**EXERCISE:** The response must reproduce every record in full.
= Beginning of Section =
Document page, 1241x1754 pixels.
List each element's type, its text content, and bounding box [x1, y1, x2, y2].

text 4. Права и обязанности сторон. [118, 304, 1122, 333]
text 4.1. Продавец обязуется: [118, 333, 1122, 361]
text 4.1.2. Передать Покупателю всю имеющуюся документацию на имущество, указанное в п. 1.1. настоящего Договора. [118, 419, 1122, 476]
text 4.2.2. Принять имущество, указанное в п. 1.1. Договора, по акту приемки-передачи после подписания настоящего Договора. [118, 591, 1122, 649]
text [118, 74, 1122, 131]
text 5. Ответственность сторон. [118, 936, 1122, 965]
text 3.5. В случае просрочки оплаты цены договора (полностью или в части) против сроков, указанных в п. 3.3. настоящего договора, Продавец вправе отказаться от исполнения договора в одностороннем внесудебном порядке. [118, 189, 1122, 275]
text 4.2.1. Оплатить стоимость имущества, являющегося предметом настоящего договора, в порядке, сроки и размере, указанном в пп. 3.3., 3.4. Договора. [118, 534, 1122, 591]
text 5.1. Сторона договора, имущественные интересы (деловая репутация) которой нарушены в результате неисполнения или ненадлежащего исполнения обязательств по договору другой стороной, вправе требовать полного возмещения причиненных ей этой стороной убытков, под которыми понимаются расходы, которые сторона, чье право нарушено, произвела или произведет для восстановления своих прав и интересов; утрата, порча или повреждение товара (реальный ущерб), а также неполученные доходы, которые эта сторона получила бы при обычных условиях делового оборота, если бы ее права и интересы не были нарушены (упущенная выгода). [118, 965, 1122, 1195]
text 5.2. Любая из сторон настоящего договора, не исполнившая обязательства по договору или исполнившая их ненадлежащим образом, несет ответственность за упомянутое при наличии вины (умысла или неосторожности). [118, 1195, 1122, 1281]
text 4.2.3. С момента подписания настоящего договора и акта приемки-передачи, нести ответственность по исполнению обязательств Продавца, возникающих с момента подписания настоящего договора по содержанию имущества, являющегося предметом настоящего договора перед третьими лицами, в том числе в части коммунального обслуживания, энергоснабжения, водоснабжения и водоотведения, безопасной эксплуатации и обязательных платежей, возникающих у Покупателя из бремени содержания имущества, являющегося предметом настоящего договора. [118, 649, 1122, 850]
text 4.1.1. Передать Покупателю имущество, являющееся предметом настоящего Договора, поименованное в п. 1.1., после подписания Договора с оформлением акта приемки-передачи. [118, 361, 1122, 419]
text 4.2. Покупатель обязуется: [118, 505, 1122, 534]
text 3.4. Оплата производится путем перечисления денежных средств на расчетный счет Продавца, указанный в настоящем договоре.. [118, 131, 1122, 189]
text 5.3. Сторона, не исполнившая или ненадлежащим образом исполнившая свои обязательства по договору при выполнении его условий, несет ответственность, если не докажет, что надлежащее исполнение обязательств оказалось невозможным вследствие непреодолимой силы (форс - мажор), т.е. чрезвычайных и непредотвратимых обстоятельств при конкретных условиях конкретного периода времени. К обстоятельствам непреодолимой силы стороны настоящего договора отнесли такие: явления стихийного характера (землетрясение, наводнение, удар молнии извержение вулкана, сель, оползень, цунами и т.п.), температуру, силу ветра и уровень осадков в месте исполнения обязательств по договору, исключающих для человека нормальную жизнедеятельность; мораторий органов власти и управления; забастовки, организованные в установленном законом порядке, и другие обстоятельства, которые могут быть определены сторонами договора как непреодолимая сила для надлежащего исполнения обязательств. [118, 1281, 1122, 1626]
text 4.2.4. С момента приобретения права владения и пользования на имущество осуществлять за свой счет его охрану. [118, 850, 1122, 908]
= End of Section =
**ANSWER TO THE EXERCISE:**
Document page, 1241x1754 pixels.
List each element's type, its text content, and bounding box [x1, y1, x2, y2].

text 4. Права и обязанности сторон. [118, 304, 1122, 333]
text 4.1. Продавец обязуется: [118, 333, 1122, 361]
text 4.1.2. Передать Покупателю всю имеющуюся документацию на имущество, указанное в п. 1.1. настоящего Договора. [118, 419, 1122, 476]
text 4.2.2. Принять имущество, указанное в п. 1.1. Договора, по акту приемки-передачи после подписания настоящего Договора. [118, 591, 1122, 649]
text [118, 74, 1122, 131]
text 5. Ответственность сторон. [118, 936, 1122, 965]
text 3.5. В случае просрочки оплаты цены договора (полностью или в части) против сроков, указанных в п. 3.3. настоящего договора, Продавец вправе отказаться от исполнения договора в одностороннем внесудебном порядке. [118, 189, 1122, 275]
text 4.2.1. Оплатить стоимость имущества, являющегося предметом настоящего договора, в порядке, сроки и размере, указанном в пп. 3.3., 3.4. Договора. [118, 534, 1122, 591]
text 5.1. Сторона договора, имущественные интересы (деловая репутация) которой нарушены в результате неисполнения или ненадлежащего исполнения обязательств по договору другой стороной, вправе требовать полного возмещения причиненных ей этой стороной убытков, под которыми понимаются расходы, которые сторона, чье право нарушено, произвела или произведет для восстановления своих прав и интересов; утрата, порча или повреждение товара (реальный ущерб), а также неполученные доходы, которые эта сторона получила бы при обычных условиях делового оборота, если бы ее права и интересы не были нарушены (упущенная выгода). [118, 965, 1122, 1195]
text 5.2. Любая из сторон настоящего договора, не исполнившая обязательства по договору или исполнившая их ненадлежащим образом, несет ответственность за упомянутое при наличии вины (умысла или неосторожности). [118, 1195, 1122, 1281]
text 4.2.3. С момента подписания настоящего договора и акта приемки-передачи, нести ответственность по исполнению обязательств Продавца, возникающих с момента подписания настоящего договора по содержанию имущества, являющегося предметом настоящего договора перед третьими лицами, в том числе в части коммунального обслуживания, энергоснабжения, водоснабжения и водоотведения, безопасной эксплуатации и обязательных платежей, возникающих у Покупателя из бремени содержания имущества, являющегося предметом настоящего договора. [118, 649, 1122, 850]
text 4.1.1. Передать Покупателю имущество, являющееся предметом настоящего Договора, поименованное в п. 1.1., после подписания Договора с оформлением акта приемки-передачи. [118, 361, 1122, 419]
text 4.2. Покупатель обязуется: [118, 505, 1122, 534]
text 3.4. Оплата производится путем перечисления денежных средств на расчетный счет Продавца, указанный в настоящем договоре.. [118, 131, 1122, 189]
text 5.3. Сторона, не исполнившая или ненадлежащим образом исполнившая свои обязательства по договору при выполнении его условий, несет ответственность, если не докажет, что надлежащее исполнение обязательств оказалось невозможным вследствие непреодолимой силы (форс - мажор), т.е. чрезвычайных и непредотвратимых обстоятельств при конкретных условиях конкретного периода времени. К обстоятельствам непреодолимой силы стороны настоящего договора отнесли такие: явления стихийного характера (землетрясение, наводнение, удар молнии извержение вулкана, сель, оползень, цунами и т.п.), температуру, силу ветра и уровень осадков в месте исполнения обязательств по договору, исключающих для человека нормальную жизнедеятельность; мораторий органов власти и управления; забастовки, организованные в установленном законом порядке, и другие обстоятельства, которые могут быть определены сторонами договора как непреодолимая сила для надлежащего исполнения обязательств. [118, 1281, 1122, 1626]
text 4.2.4. С момента приобретения права владения и пользования на имущество осуществлять за свой счет его охрану. [118, 850, 1122, 908]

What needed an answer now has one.